In divorce, a lot of marital issues such as child support and custody, property division and alimony, must need to be resolved before a court issues a divorce decree. Just like any other properties, pension benefits can be divided between the spouses.
There are several different factors which determines whether a spouse’s pension can be split and by how much it will be divided. These factors include the time the pension was first acquired and its balance prior to the marriage and after the marriage.
Texas as a Community Property State
In the United States, there are nine community property states and Texas is one of them.
This means spouses who acquired properties after marriage have equal shares over these properties, notwithstanding the title of the spouse who actually has title to such properties.
The exception to this rule is property given as a gift by one spouse to the other during marriage or as inheritance. These properties will be regarded as separate property of the spouse receiving them as gift or inheritance and they will not be divisible in the divorce process.
The same thing applies for property each of them acquired prior to their marriage.
Pensions are considered property and the rule that is applicable for pension when it comes to division is that only the portion that was earned during the marriage may be divided by the court.
Division of Property
After the community property has been identified by the court, it will then go into the division of property between the spouses.
Texas courts divide pensions last because they will have to consider the amount of the other property awarded to the non-active spouse in the computation.
Community Property principles are followed by Texas but it also has variations which make it distinct.
The court usually follow the premise that the spouses’ community property should be equally divided.
Additional factors will, however, be considered to make sure that the court will be able come up with a just and fair result and in most cases, an uneven split may be concluded.
These additional factors include ages of each spouse, their educational background, earning capacity, marriage length, marital fault, whether one of the spouses is their children’s primary caregiver, and value of any of their separate property. These factors is also applicable to the divisible portion of the pension of the participating spouse including any interest.

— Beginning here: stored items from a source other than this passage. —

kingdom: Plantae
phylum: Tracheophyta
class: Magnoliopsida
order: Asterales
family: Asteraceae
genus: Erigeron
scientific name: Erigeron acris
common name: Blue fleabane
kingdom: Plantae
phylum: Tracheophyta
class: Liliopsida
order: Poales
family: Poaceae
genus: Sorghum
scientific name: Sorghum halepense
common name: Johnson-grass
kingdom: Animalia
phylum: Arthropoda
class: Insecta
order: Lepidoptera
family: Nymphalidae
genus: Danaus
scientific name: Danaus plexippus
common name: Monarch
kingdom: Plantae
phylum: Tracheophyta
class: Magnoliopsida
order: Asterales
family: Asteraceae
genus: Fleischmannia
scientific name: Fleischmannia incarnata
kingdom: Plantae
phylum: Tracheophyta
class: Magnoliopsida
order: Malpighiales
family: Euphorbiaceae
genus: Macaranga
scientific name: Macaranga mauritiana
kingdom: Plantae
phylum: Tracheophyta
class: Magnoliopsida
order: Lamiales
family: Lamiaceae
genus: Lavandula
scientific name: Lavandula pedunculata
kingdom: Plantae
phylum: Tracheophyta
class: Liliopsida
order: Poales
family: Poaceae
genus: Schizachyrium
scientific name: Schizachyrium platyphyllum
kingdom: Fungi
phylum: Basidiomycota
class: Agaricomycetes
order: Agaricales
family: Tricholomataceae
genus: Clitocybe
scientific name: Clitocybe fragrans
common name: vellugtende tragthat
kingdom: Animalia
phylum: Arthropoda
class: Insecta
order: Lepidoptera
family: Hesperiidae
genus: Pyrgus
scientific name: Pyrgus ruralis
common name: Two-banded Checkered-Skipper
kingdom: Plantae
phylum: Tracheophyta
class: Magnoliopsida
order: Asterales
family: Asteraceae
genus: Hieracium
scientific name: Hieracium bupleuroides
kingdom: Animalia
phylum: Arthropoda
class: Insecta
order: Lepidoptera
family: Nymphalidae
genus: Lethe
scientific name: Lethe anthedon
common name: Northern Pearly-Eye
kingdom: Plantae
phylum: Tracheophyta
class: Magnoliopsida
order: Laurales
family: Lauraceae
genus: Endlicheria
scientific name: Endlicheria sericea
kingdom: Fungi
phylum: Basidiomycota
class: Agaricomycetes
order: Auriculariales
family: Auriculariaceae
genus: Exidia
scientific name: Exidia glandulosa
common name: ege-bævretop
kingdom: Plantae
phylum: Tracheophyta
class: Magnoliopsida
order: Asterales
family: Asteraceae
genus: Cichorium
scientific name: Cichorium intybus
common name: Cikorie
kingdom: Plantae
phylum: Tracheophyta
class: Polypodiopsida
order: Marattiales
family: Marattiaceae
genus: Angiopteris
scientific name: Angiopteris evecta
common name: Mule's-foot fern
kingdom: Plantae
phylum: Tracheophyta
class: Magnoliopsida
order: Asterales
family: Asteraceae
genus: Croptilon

Qualified Domestic Relations Order
After the determination of the division, the court will issue a Qualified Domestic Relations Order or a QDRO.
This order must be given to the plan administrator because this is the only instrument that can divide pensions.
The QDRO must have information like the addresses of both spouses, the specific plan the order applies to, and the percentage or amount to be paid to the other spouse, also known as the alternate payee.
This order must also specify the number of payments, or the period to which these payments are applicable.
Withdrawal of Proceeds
After the acceptance and approval of the QDRO by the plan administrator, payments to the other spouse will be given.
The time when he or she can withdraw the funds will be depend on the involved pension type.
Some contribution plans that are defined authorizes lump sum payments which means the nonparticipating spouse may be able to withdraw when the QDRO is accepted and approved.
However, most plans will only allow payments on a monthly basis. If the plan of the active spouse does not allow immediate withdrawals, the other spouse must wait until the retirement of the active spouse before receiving any share of the pension proceeds.